Die Neuronen künstlicher neuronalen Netze wurden ursprünglich entwickelt, als noch viel weniger über biologische Neuronen bekannt war als heute. Unsere Arbeit untersucht eine Modifikation der Kernneuroneneinheit, um sie mehr mit einem biologischen Neuron in Einklang zu bringen. Diese Modifikation basiert auf dem Wissen, dass biologische Dendriten nicht einfach passive Aktivierungskanäle sind, sondern auch komplexe nichtlineare Funktionen berechnen, während sie die Aktivierung zum Zellkörper weiterleiten. Der Artikel beschreibt ein neues System der „Perforierten“ Rückwärtspropagation („Perforated“ Backpropagation), das den künstlichen Neuronen tiefer neuronalen Netze ermöglicht, bessere Leistung bei der Kodierung derselben Merkmale zu erzielen, die sie in der ursprünglichen Architektur kodiert haben.

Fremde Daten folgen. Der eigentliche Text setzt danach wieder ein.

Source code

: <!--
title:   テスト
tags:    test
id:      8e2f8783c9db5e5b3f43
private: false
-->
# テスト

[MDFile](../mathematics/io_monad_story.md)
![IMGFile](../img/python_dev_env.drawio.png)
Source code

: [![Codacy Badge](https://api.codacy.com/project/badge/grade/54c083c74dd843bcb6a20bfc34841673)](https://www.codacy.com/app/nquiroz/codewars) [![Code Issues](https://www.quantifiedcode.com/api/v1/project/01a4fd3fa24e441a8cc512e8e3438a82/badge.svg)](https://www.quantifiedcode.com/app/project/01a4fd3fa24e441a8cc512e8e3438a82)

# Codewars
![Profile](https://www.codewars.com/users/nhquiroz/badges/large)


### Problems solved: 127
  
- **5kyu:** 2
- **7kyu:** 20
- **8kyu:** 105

Nach einer anfänglichen Netzwerkausbildungsphase werden zusätzliche „Dendritenknoten“ („Dendrite Nodes“) dem Netzwerk hinzugefügt und getrennt mit einem anderen Ziel trainiert: ihre Ausgabe soll mit dem verbleibenden Fehler der ursprünglichen Neuronen korrelieren. Die trainierten Dendritenknoten werden dann fixiert, und die ursprünglichen Neuronen werden weiter ausgebildet, wobei sie nun die zusätzlichen Fehlersignale berücksichtigen, die von den Dendritenknoten bereitgestellt werden. Dieser Zyklus des Trainings der ursprünglichen Neuronen und anschließenden Hinzufügens und Trainings von Dendritenknoten kann mehrere Male wiederholt werden, bis zufriedenstellende Leistungen erreicht sind. Unser Algorithmus wurde erfolgreich in moderne state-of-the-art PyTorch-Netze verschiedener Domains integriert, wodurch die ursprüngliche Genauigkeit verbessert und eine signifikante Modellkompression ohne Genauigkeitsverlust ermöglicht wurde.